The virus contains about 20 times as much code as Stuxnet, which attacked an Iranian uranium enrichment facility, causing centrifuges to fail. It has about 100 times as much code as a typical virus designed to steal financial information, Schouwenberg said.
Flame can gather data files, remotely change settings on computers, turn on PC microphones to record conversations, take screen shots and log instant messaging chats.
He said there was evidence to suggest the code was commissioned by the same nation or nations that were behind Stuxnet and Duqu, which were built on a common platform.
Both Flame and Stuxnet appear to infect machines by exploiting the same flaw in the Windows operating system and employ a similar way of spreading.
That means the teams that built Stuxnet and Duqu might have had access to the same technology as the team that built Flame, he said.
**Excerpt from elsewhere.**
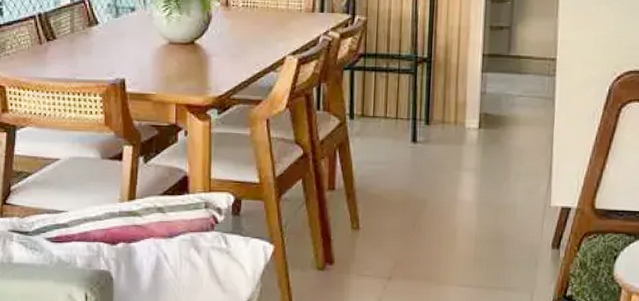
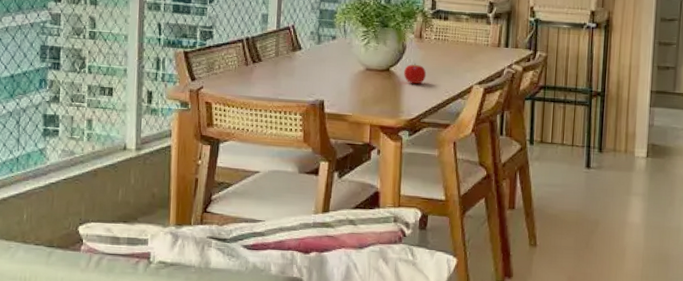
fruit: none [209,34,235,57] -> present [403,63,427,84]

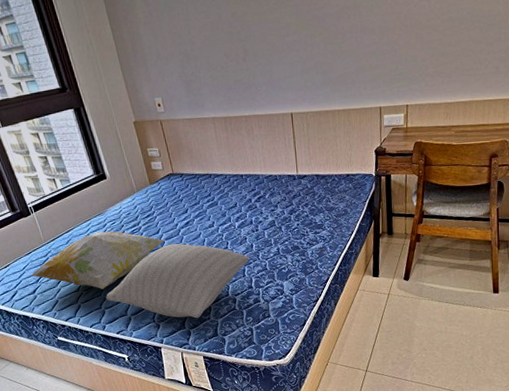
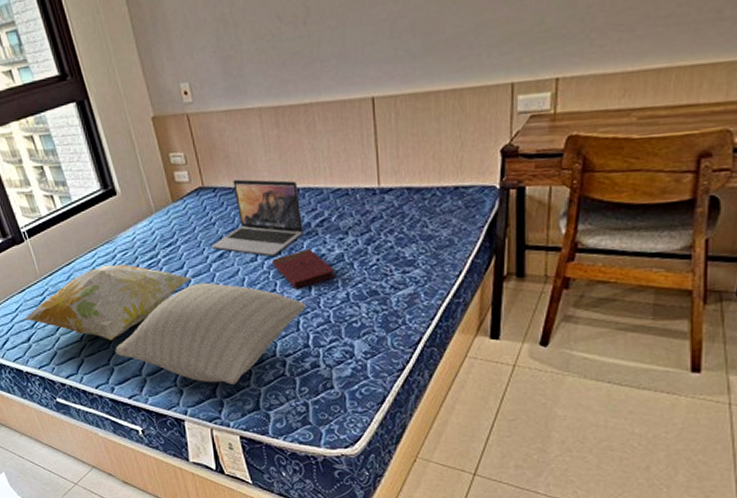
laptop: none [180,168,246,223] -> present [212,179,303,256]
book: none [225,217,269,246] -> present [272,248,335,288]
Schouwenberg said he believed the attack was highly targeted, aimed mainly at businesses and academic institutions.
He estimated that no more than 5,000 personal computers around the world have been infected, including a handful in North America.
Kaspersky Lab discovered Flame while investigating reports that a virus dubbed Wiper was attacking computers in Iran.
The International Telecommunications Union, a U.N. agency that promotes research and cooperation on telecommunications technology, asked Kaspersky Lab to investigate those reports.
Schouwenberg said that his team discovered Flame, but failed to turn up anything that resembled Wiper.